→ What is needed
Continue the passage on changes in temperature variability in climate models from the point where it stops.

Fig. 3 Index related to the changes in the SD of LH versus downwelling net radiation.

See main text and Fig. 2 (C and F). Negative values indicate that changes are driven by soil drying, whereas positive values indicate a larger contribution of atmospheric variability. Ice sheets and locations where changes in temperature SD are smaller than 0.1K have been masked out (white areas). Each hemisphere shows summer conditions (JJA in the North, DJF in the South). All changes are calculated from the multimodel average and the period 1875–1904 versus 2055–2084.

Because model agreement tends to be lower in India and the Sahel than in other hotspots (Fig. 1 and fig. S1), we also calculate model averages for only the models showing an increase in temperature SD in a given region. In India, the SD of rainfall, soil moisture, cloud cover, and LH all increase despite little changes in mean soil moisture. This indicates that the Indian summer monsoon in the models is becoming more variable under greenhouse forcing, a result that is confirmed by other studies (34, 35). A similar effect occurs in Southeast Asia (36), in combination with a mean soil moisture decrease, causing an additional SD increase in temperature. In the Sahel, summer rainfall protrudes further north in those models showing a clear increase in temperature SD. Where the preindustrial climate has been almost permanently dry, an increased occurrence of cloudier and wetter months promotes increased variability in both radiation and LH. Moreover, because the Sahara warms more than the vegetated regions to the South, the meridional temperature gradient in the Sahel region is enhanced (fig. S4B). This enhancement of variability due to the increased spatial temperature contrast is hence the reversed mechanism of the decreased variability in mid-latitudes. An increased temperature gradient is also the reason for the zone of large SD increase surrounding the Arctic Ocean (fig. S4A), which warms much less than the land.


Model evaluation and time of emergence

The mechanisms that we identify above are in line with previous studies that have usually focused on temperature extremes (extreme compared to current climate) and on shorter time scales (37, 38). When comparing the occurrence of such extreme events between models and observation-based data sets, previous studies have usually found good agreement regarding their frequency and trend patterns (39, 40). Here, we briefly compare the modeled variability of monthly mean temperatures with four reanalysis data sets (see Materials and Methods for more detail): ERA-Interim (41), NOAA-CIRES 20th Century Reanalysis V2c (42), NCEP/DOE Reanalysis 2 (43), and MERRA2 (44). Although locally constrained by observations, these reanalysis data sets allow a global and temporally complete coverage. We calculate the temperature SD in the period 1980–2010 for all models and the four reanalyses by linear detrending for each month and computing the SD of the residuals. Overall, our comparison confirms that the current temperature SD of the CMIP5 models is within the observational range (fig. S6). Regional biases occur mostly in high latitudes over areas of substantial variability in sea-ice cover and over some tropical land regions (fig. S6A). However, these model mean biases are comparable in magnitude with the typical differences between models (fig. S6B) and, over some regions, are also comparable to the differences between reanalysis data sets (fig. S6C).

CMIP5 models are particularly uncertain and biased in the Amazon. Although most models show a pronounced hotspot of future temperature SD increase, this is also the region where the magnitude of this increase is most uncertain. Overall, the regions that the models identify as hotspots of future temperature SD increase tend to have a positive bias, that is, the model average shows larger present-day variability than reanalyses (fig. S6A). However, selecting groups of models based on their overall sign of biases hardly affects the general pattern of changing temperature variability. Although there is a tendency for models with positive bias to also show larger increases in temperature SD in many places, this bias is relatively small compared to the predicted changes in most hotspot areas, and the position of hotspots and the relative magnitude of temperature variability changes in these regions are not substantially affected.

→ Material provided
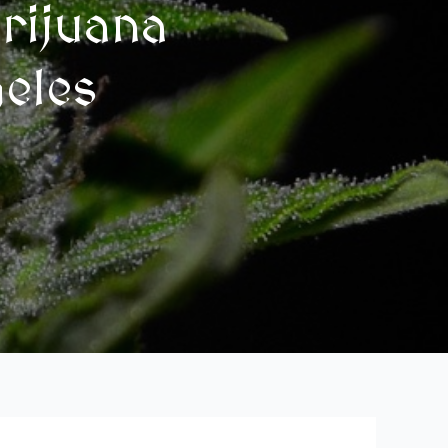
rijuana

→ Response below
Donat et al. (37) recently raised the question whether the predictions of the models are reliable or whether they share common biases in their predictions of temperature extremes, despite the overall agreement regarding the magnitude of observed variability. In the case that the model predictions are correct, the question arises whether the anthropogenic fingerprint is already apparent in observations of temperature variability. We therefore recalculate the changes in temperature SD for the period from 1958 to 2017 and compare the result to two observational data sets based on in situ measurements from meteorological stations: HadCRUT4 (45) and the GISS (NASA Goddard Institute for Space Studies) Surface Temperature Analysis (GISTEMP) (see Materials and Methods) (46). These data sets report temperatures whose mean and variance have been standardized with a reference period. This procedure is known to introduce biases in variance changes (47), although the effect is likely small here because the trends that we find in the observational data sets tend to also show up in the reanalyses that have no such bias (17).

At first sight, the observations do not agree well with the signal in the model predictions (Fig. 4). The most apparent features in observations are an increase in temperature SD in the Mediterranean region and a decrease in some parts of North America and Northern Europe (Fig. 4, A and B). In contrast, the tendencies of changes in temperature SD in the models already show the overall pattern that we analyzed above when all models are considered (Fig. 4C). However, the model agreement is still relatively low, and the characteristic contrast between high and low latitudes is not apparent in individual models with very few exceptions. If we assume that each model is one realization of climate variability in the real world, then this means that we cannot expect to see the anthropogenic signal in recent observations. It is only during the 21st century that the signal emerges in the large majority of the models, with more than 80% of the models agreeing on the sign until 2100 over subtropical land and the mid- and high latitudes (fig. S1). Although the sign of variability change in observations can be very clear at places (indicated by a large absolute Kendall τ value), these observations still provide only one realization.

Fig. 4 Trends in temperature variability in the period 1958–2017 in observations and models.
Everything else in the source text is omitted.